Turing Award-winning computer scientist Shafi Goldwasser will become the new director of the Simons Institute for the Theory of Computing at the University of California, Berkeley, on January 1, 2018.
The Simons Institute is the world's leading venue for collaborative research in theoretical computer science. Established on July 1, 2012, with a grant of $60 million from the Simons Foundation, the institute is housed in Calvin Lab, where leading researchers in theoretical computer science and related fields, as well as the next generation of young scholars, explore deep unsolved problems about the nature and limits of computation.
Throughout her career, Goldwasser has made foundational contributions to the field of cryptography—for which she (and Silvio Micali) received the 2012 Turing Award—including inventing semantically secure probabilistic encryption, pseudorandom functions, and zero-knowledge proofs. She has also made contributions to computational complexity theory, including the development of interactive proof systems, and the discovery of their connection to the complexity of approximation, for which she received the Gödel Prize in 1993 and 2001.
"Algorithms govern our computing-based world in the same way that the laws of nature govern the physical one," Goldwasser said. "Their mathematical underpinnings are thus as important to modern society as the periodic table, relativity or the genome. The Simons Institute at Berkeley, under my leadership, will continue its dedication to the discovery of the fundamentals of computation and to findings that enable technological progress and positive social change."

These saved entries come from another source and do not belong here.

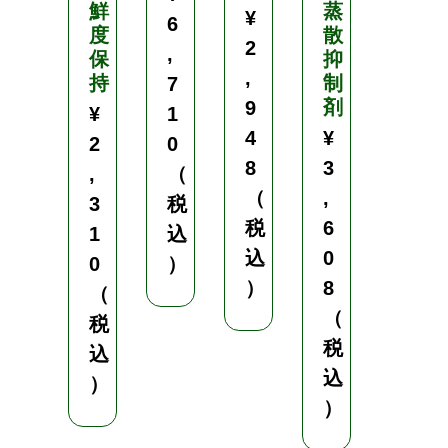
鮮
蒸
¥
6
8
度
散
2
,
（
保
抑
,
持
制
7
税
剤
9
¥
1
込
4
¥
2
0
）
8
3
,
（
（
,
3
税
税
6
1
込
込
0
0
）
）
8
（
（
税
税
込
込
）
）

Goldwasser will also join the Berkeley faculty in the Department of Electrical Engineering and Computer Sciences. Goldwasser comes to Berkeley from the Massachusetts Institute of Technology, where she has been a faculty member since 1983. In 1997, she became the first holder of the RSA Professorship (named after the inventors of the first public-key cryptosystem, Rivest, Shamir and Adleman). Concurrently with her professorship at MIT, she has been a professor at the Weizmann Institute of Science since 1993. She was elected to the American Academy of Arts and Sciences in 2001, the National Academy of Sciences in 2004, and the National Academy of Engineering in 2005. Her awards include the ACM Grace Murray Hopper Award (1996), the RSA Award In Mathematics (1998), the ACM Athena Lecturer Award (2009), the Benjamin Franklin Award in Computer and Cognitive Science (2010) and the IEEE Emanuel Piore Award (2011).